**Task objective**:
Can you write out, unchanged, the stretch of rows below from the very first line through the line containing "collectors: A. Gibot", including both of those lines?

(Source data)
######

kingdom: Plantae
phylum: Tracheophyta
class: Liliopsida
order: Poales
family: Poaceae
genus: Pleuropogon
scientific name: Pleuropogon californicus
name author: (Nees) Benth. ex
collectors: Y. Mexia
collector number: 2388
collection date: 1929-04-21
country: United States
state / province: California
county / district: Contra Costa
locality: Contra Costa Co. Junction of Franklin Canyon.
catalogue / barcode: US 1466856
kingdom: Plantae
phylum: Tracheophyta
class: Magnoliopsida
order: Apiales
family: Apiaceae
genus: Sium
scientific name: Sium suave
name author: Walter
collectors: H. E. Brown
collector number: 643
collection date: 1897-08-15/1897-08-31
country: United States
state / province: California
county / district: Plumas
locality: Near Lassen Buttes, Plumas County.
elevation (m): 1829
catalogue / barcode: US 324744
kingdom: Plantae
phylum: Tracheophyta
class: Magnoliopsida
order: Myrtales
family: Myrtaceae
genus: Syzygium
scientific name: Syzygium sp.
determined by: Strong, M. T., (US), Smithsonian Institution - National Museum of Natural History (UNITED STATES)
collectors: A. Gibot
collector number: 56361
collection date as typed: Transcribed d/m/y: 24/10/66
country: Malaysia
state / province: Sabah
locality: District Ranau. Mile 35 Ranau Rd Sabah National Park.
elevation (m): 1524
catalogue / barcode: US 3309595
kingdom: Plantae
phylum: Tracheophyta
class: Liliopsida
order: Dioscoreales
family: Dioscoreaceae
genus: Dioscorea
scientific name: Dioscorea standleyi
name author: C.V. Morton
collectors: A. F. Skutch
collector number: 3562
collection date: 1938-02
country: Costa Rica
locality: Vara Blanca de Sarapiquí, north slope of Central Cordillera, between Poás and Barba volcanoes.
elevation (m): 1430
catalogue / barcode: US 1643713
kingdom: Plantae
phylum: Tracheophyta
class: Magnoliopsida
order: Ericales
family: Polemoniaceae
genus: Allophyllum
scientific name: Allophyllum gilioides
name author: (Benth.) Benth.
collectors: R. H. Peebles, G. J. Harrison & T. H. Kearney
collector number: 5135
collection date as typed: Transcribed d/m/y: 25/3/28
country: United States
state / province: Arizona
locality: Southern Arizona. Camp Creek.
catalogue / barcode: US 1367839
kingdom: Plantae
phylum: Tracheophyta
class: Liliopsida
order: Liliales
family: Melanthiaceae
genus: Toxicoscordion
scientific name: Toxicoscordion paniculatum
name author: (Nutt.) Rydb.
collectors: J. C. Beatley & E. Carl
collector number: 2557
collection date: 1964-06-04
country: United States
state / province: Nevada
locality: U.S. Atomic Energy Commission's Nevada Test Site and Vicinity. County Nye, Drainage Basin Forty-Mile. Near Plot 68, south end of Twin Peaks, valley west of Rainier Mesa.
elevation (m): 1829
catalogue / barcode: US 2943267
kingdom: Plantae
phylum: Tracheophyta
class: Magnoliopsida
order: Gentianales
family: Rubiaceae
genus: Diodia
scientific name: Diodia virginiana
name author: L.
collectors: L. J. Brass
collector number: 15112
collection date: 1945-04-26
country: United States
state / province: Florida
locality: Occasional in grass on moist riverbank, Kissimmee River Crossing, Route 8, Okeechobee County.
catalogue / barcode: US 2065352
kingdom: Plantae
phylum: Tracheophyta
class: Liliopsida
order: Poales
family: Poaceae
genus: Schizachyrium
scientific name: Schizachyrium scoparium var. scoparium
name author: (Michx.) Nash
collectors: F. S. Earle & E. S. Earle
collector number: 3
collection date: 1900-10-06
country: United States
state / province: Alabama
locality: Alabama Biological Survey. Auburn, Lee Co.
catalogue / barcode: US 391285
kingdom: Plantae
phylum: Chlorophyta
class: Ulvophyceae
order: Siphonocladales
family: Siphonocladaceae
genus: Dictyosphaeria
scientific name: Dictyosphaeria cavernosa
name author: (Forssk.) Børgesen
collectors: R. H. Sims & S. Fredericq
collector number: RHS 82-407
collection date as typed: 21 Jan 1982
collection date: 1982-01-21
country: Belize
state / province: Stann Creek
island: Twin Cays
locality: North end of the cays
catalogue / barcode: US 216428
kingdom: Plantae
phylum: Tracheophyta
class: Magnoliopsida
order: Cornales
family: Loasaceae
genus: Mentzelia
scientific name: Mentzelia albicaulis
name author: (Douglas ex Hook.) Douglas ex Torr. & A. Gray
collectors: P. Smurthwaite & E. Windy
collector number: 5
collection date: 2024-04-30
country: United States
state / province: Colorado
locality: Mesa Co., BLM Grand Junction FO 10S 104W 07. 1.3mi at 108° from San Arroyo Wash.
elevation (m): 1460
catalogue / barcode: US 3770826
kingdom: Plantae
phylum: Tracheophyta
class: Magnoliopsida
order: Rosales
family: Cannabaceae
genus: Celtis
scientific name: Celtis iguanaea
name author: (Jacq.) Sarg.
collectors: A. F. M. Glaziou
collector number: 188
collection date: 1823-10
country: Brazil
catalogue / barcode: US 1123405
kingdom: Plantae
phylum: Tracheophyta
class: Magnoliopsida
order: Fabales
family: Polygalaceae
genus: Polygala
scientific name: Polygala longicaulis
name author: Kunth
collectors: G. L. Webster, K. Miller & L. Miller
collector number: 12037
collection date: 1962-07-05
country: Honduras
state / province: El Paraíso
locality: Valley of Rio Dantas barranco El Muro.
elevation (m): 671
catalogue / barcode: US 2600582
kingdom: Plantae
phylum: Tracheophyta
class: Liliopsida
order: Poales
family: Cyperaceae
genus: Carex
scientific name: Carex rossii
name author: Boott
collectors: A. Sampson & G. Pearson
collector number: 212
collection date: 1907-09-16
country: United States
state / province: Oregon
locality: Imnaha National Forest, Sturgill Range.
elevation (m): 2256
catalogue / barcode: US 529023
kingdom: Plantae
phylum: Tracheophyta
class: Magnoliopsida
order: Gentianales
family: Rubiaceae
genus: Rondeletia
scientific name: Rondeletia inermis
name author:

######

**Written response**:
kingdom: Plantae
phylum: Tracheophyta
class: Liliopsida
order: Poales
family: Poaceae
genus: Pleuropogon
scientific name: Pleuropogon californicus
name author: (Nees) Benth. ex
collectors: Y. Mexia
collector number: 2388
collection date: 1929-04-21
country: United States
state / province: California
county / district: Contra Costa
locality: Contra Costa Co. Junction of Franklin Canyon.
catalogue / barcode: US 1466856
kingdom: Plantae
phylum: Tracheophyta
class: Magnoliopsida
order: Apiales
family: Apiaceae
genus: Sium
scientific name: Sium suave
name author: Walter
collectors: H. E. Brown
collector number: 643
collection date: 1897-08-15/1897-08-31
country: United States
state / province: California
county / district: Plumas
locality: Near Lassen Buttes, Plumas County.
elevation (m): 1829
catalogue / barcode: US 324744
kingdom: Plantae
phylum: Tracheophyta
class: Magnoliopsida
order: Myrtales
family: Myrtaceae
genus: Syzygium
scientific name: Syzygium sp.
determined by: Strong, M. T., (US), Smithsonian Institution - National Museum of Natural History (UNITED STATES)
collectors: A. Gibot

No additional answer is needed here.